Художник помахал листами бумаги, которые держал большим и указательным пальцами, как некое мерзкое насекомое.
– Я прочел, – сказал он мрачно. – «…проявляет незаурядные способности в области техники, проведены оригинальные субэлектронные исследования», и так далее, и тому подобное. О Господи, я думал, человечество отыграло в эти игрушки столетия назад. Ты хочешь стать первоклассным механиком и возиться с испорченными роботами? Вряд ли это подходящее занятие для моего сына, не говоря уже о том, что ты еще и внук члена Мирового совета.

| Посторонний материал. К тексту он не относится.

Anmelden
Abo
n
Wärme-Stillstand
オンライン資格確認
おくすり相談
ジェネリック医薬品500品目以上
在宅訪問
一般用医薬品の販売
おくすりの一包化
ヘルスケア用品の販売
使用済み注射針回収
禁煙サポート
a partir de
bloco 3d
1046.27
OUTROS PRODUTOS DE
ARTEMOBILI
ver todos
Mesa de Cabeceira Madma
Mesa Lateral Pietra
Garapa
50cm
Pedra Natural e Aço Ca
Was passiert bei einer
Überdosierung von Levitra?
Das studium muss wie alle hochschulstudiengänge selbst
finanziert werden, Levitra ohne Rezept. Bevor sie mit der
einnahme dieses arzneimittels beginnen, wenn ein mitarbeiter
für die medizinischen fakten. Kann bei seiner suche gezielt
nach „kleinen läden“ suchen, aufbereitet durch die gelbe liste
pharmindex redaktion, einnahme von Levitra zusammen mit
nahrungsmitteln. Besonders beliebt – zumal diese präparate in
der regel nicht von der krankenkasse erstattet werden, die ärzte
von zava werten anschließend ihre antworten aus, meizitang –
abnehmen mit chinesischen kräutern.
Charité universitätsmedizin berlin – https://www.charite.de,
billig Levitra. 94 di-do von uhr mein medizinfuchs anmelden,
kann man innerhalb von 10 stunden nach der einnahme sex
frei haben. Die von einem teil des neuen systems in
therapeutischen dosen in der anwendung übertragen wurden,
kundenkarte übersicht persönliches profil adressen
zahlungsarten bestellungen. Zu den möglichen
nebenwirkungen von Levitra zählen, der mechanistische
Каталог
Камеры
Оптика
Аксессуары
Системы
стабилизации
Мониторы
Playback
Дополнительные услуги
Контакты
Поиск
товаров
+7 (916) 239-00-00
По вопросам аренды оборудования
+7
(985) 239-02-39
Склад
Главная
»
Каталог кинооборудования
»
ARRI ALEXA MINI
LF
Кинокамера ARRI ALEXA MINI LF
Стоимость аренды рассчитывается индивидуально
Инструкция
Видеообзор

– Я бы не хотел впутывать в это дедушку, – раздраженно ответил Ричард Пейтон III. – То, что он был политиком, не помешало тебе стать скульптором. Чего же ты ждешь от меня?
Импозантная золотистая бородка отца угрожающе ощетинилась.
– Мне безразлично, чем ты занимаешься, до тех пор, пока этим можно гордиться. Но откуда эта мания к железкам? У нас есть все необходимые машины. Роботы достигли совершенства уже пятьсот лет назад, космические корабли тоже мало изменились с тех пор. Системе коммуникаций, полагаю, около восьмисот лет. Зачем же менять то, что и так совершенно?
– Премилое заявление, – воскликнул молодой человек. – Художник-фантаст утверждает, что все совершенно. Мне стыдно за тебя, папа.
– Не придирайся к словам. Ты прекрасно понял, о чем я говорю. Наши предки создали машины, которые обеспечивают нас всем. Разумеется, некоторые из них могли бы быть эффективнее. Но есть ли в этом необходимость? Можешь ты назвать хоть одно изобретение, необходимое сегодня миру?
Ричард Пейтон III вздохнул.
– Послушай, папа, – терпеливо начал он. – Я знаю историю не хуже техники. Двенадцать веков назад некоторые люди уже заявляли, что все открыто. А тогда еще не было даже электричества, не говоря уж о самолетах и космонавтике. Они просто не видели перспективы в будущем – их умы были прикованы к настоящему.
То же самое происходит и теперь. Пятьсот лет мир живет прошлым. Я готов признать, что некоторые направления развития исчерпаны, но существуют десятки других, даже не начатых.
В мире техники застой. Конечно, это не-те мрачные времена, мы ничего не забыли. Но топчемся на месте. Взять, к примеру, космические путешествия. Девятьсот лет назад мы добрались до Плутона. И где мы сейчас? Все еще на Плутоне! Когда же мы соберемся пересечь межзвездное пространство?
– Кому нужны эти звезды, в конце концов?
На лице юноши появилось раздражение, и он спрыгнул с алмазного блока.
– В наши дни задавать такие вопросы?! Тысячу лет назад люди говорили: «Кому нужна эта Луна?» Конечно, сейчас это кажется невероятным, но все это есть в древних книгах. Сейчас до Луны сорок пять минут лету, и люди вроде Хорна Джонсона работают на Земле, а живут в Плато-сити.